#### How to complete this task:
In your copy, the records appear word for word and the pictures do not appear at all.

***** Excerpted records *****

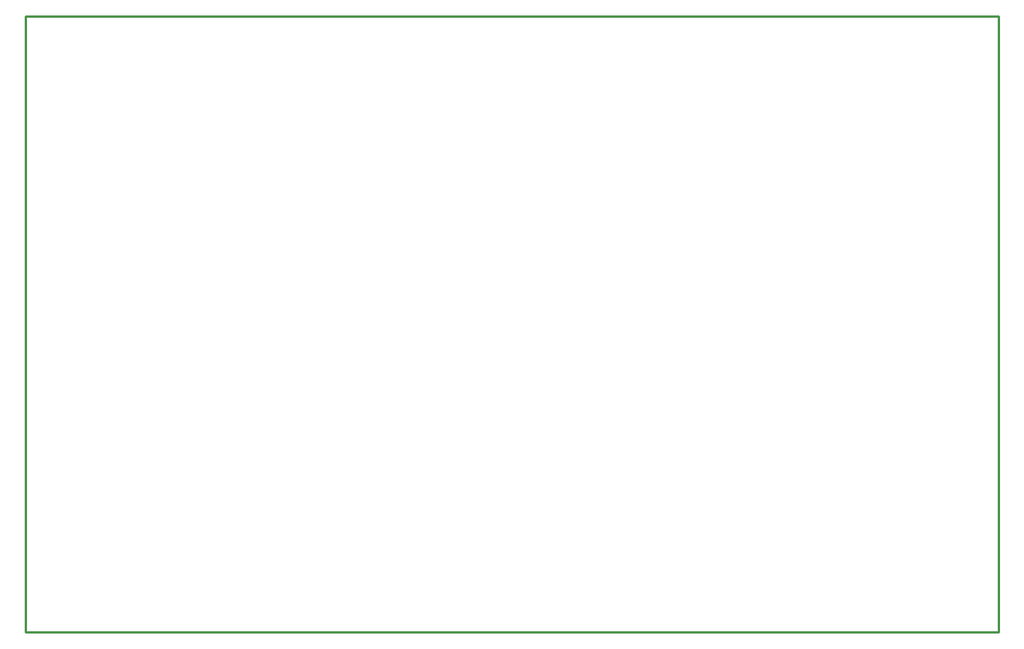
<source format=gko>
G04 Layer_Color=16711935*
%FSLAX44Y44*%
%MOMM*%
G71*
G01*
G75*
%ADD30C,0.2540*%
D30*
X0Y675640D02*
X1066800D01*
X0Y0D02*
Y675640D01*
X1066800Y0D02*
Y675640D01*
X0Y0D02*
X1066800D01*
M02*

</source>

*****

#### Reply to the task:
<source format=gko>
G04 Layer_Color=16711935*
%FSLAX44Y44*%
%MOMM*%
G71*
G01*
G75*
%ADD30C,0.2540*%
D30*
X0Y675640D02*
X1066800D01*
X0Y0D02*
Y675640D01*
X1066800Y0D02*
Y675640D01*
X0Y0D02*
X1066800D01*
M02*

</source>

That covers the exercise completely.